### DATA TO EXAMINE ###
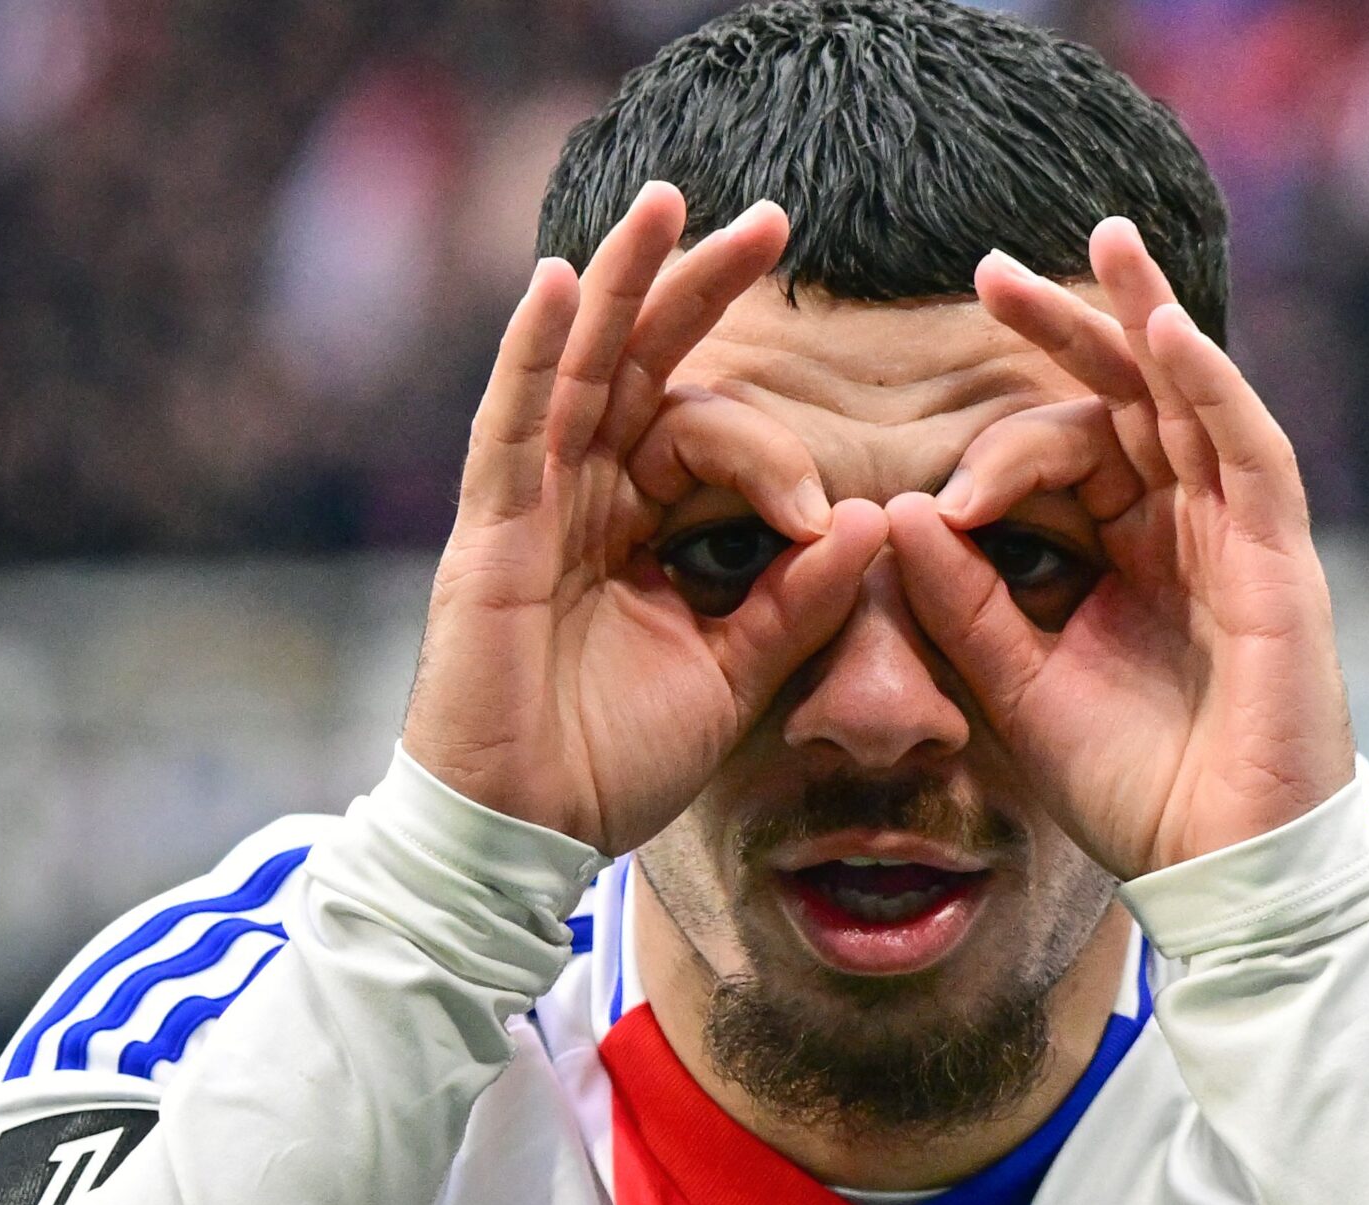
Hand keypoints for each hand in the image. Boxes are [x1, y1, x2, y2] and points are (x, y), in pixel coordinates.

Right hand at [404, 183, 887, 853]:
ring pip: (579, 368)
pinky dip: (531, 354)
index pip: (708, 433)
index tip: (822, 514)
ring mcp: (531, 506)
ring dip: (622, 282)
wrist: (528, 837)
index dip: (775, 452)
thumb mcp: (735, 672)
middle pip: (643, 362)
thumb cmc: (613, 759)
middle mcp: (583, 494)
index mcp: (638, 522)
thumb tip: (878, 522)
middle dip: (700, 286)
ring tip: (667, 202)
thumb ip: (800, 600)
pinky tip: (557, 284)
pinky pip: (512, 427)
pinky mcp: (490, 535)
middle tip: (769, 215)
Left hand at [886, 218, 1353, 876]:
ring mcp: (1239, 537)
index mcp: (1130, 552)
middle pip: (1129, 399)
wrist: (1217, 871)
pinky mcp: (1279, 561)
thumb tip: (898, 510)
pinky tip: (1166, 333)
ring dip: (1148, 318)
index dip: (999, 451)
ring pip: (1194, 400)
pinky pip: (1248, 452)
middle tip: (989, 270)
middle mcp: (1187, 528)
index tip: (942, 494)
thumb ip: (963, 602)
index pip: (1068, 453)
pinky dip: (1210, 388)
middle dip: (1066, 328)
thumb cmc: (1133, 791)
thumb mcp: (1017, 685)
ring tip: (1105, 240)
###
REQUIRED WORK
Only the line containing "middle pip: (1129, 399)" and the lines after it, through the end of the data, should be copied, exactly as they are.

ANSWER TO THIS PROBLEM
middle pip: (1129, 399)
wrist: (1217, 871)
pinky mcp: (1279, 561)
thumb tip: (898, 510)
pinky tip: (1166, 333)
ring dip: (1148, 318)
index dip: (999, 451)
ring pip: (1194, 400)
pinky pip: (1248, 452)
middle tip: (989, 270)
middle mcp: (1187, 528)
index tip: (942, 494)
thumb ip: (963, 602)
index pip: (1068, 453)
pinky dip: (1210, 388)
middle dip: (1066, 328)
thumb cmc: (1133, 791)
thumb mcp: (1017, 685)
ring tip: (1105, 240)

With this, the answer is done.